LAS VEGAS – Testing for performance-enhancing drugs was one of the primary reasons Caleb Plant didn’t fight Canelo Alvarez on September 18.

As negotiations dragged on for their super middleweight title unification fight, Plant and Alvarez ran out of time over the summer to undergo two full months of testing administered by the Voluntary Anti-Doping Association. That was a non-starter for Plant, who was adamant about Alvarez adhering to VADA’s testing standards for at least two full months.

Once they targeted November 6 as the new date for their fight, Plant was afforded more than enough time to feel comfortable with the amount of testing that was done before their fight. The Nevada State Athletic Commission performs pre-fight and post-fight PED testing as well, but the bulk of the testing was performed by VADA, which runs the WBC’s “Clean Boxing Program.”

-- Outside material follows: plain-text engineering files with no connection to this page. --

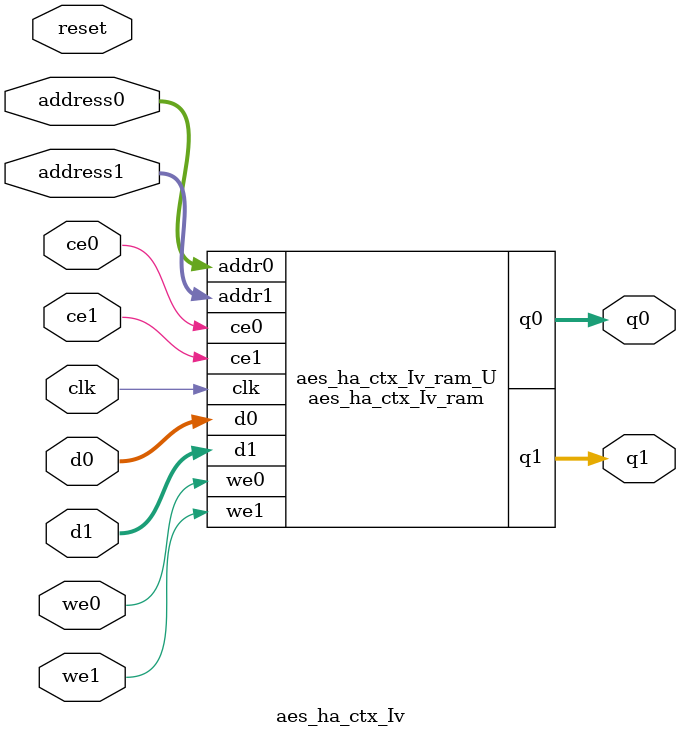
<source format=v>
`timescale 1 ns / 1 ps
module aes_ha_ctx_Iv_ram (addr0, ce0, d0, we0, q0, addr1, ce1, d1, we1, q1,  clk);

parameter DWIDTH = 8;
parameter AWIDTH = 4;
parameter MEM_SIZE = 16;

input[AWIDTH-1:0] addr0;
input ce0;
input[DWIDTH-1:0] d0;
input we0;
output reg[DWIDTH-1:0] q0;
input[AWIDTH-1:0] addr1;
input ce1;
input[DWIDTH-1:0] d1;
input we1;
output reg[DWIDTH-1:0] q1;
input clk;

(* ram_style = "block" *)reg [DWIDTH-1:0] ram[0:MEM_SIZE-1];




always @(posedge clk)  
begin 
    if (ce0) 
    begin
        if (we0) 
        begin 
            ram[addr0] <= d0; 
        end 
        q0 <= ram[addr0];
    end
end


always @(posedge clk)  
begin 
    if (ce1) 
    begin
        if (we1) 
        begin 
            ram[addr1] <= d1; 
        end 
        q1 <= ram[addr1];
    end
end


endmodule

`timescale 1 ns / 1 ps
module aes_ha_ctx_Iv(
    reset,
    clk,
    address0,
    ce0,
    we0,
    d0,
    q0,
    address1,
    ce1,
    we1,
    d1,
    q1);

parameter DataWidth = 32'd8;
parameter AddressRange = 32'd16;
parameter AddressWidth = 32'd4;
input reset;
input clk;
input[AddressWidth - 1:0] address0;
input ce0;
input we0;
input[DataWidth - 1:0] d0;
output[DataWidth - 1:0] q0;
input[AddressWidth - 1:0] address1;
input ce1;
input we1;
input[DataWidth - 1:0] d1;
output[DataWidth - 1:0] q1;



aes_ha_ctx_Iv_ram aes_ha_ctx_Iv_ram_U(
    .clk( clk ),
    .addr0( address0 ),
    .ce0( ce0 ),
    .we0( we0 ),
    .d0( d0 ),
    .q0( q0 ),
    .addr1( address1 ),
    .ce1( ce1 ),
    .we1( we1 ),
    .d1( d1 ),
    .q1( q1 ));

endmodule


</source>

Alvarez owns the WBC, WBA and WBO 168-pound championships. Plant is the IBF super middleweight champion.

With fight night almost here, Plant is satisfied with the level of testing that was done during the buildup toward their Showtime Pay-Per-View main event at MGM Grand Garden Arena (9 p.m. EDT; $79.99).

“Quite a few times,” Plant told a small group of reporters at MGM Grand when asked how many times VADA tested him during training camp. “I mean, I don’t have the exact number, but I feel like we’re in a good spot.”

Plant is not aware of how many times Alvarez was tested before this fight, either.

“I don’t really know too much about what they got going on,” Plant said. “All I can say is that, you know, I feel like we’re in a good spot as far as testing goes. I feel like we’re in a good spot with testing.”

Mexico’s Alvarez, 31, has been criticized by former opponents, Plant and potential opponents for twice testing positive for clenbuterol, a banned substance, in February 2018. Those two failed tests led to a six-month suspension by the NSAC and caused a four-month postponement of his immediate rematch against Gennadiy Golovkin.

Alvarez (56-1-2, 38 KOs), a four-division champion from Guadalajara, has not tested positive for any PEDs since those two instances, which Alvarez blamed on consuming contaminated meat in his native country. Plant (21-0, 12 KOs), of Ashland City, Tennessee, has never tested positive for a banned substance since he turned pro in May 2014.

Barring a draw, the Alvarez-Plant winner will become just the sixth fully unified champion within any division during boxing’s four-belt era. Caesars Sportsbook lists Alvarez as a 9-1 favorite to win their 12-round fight.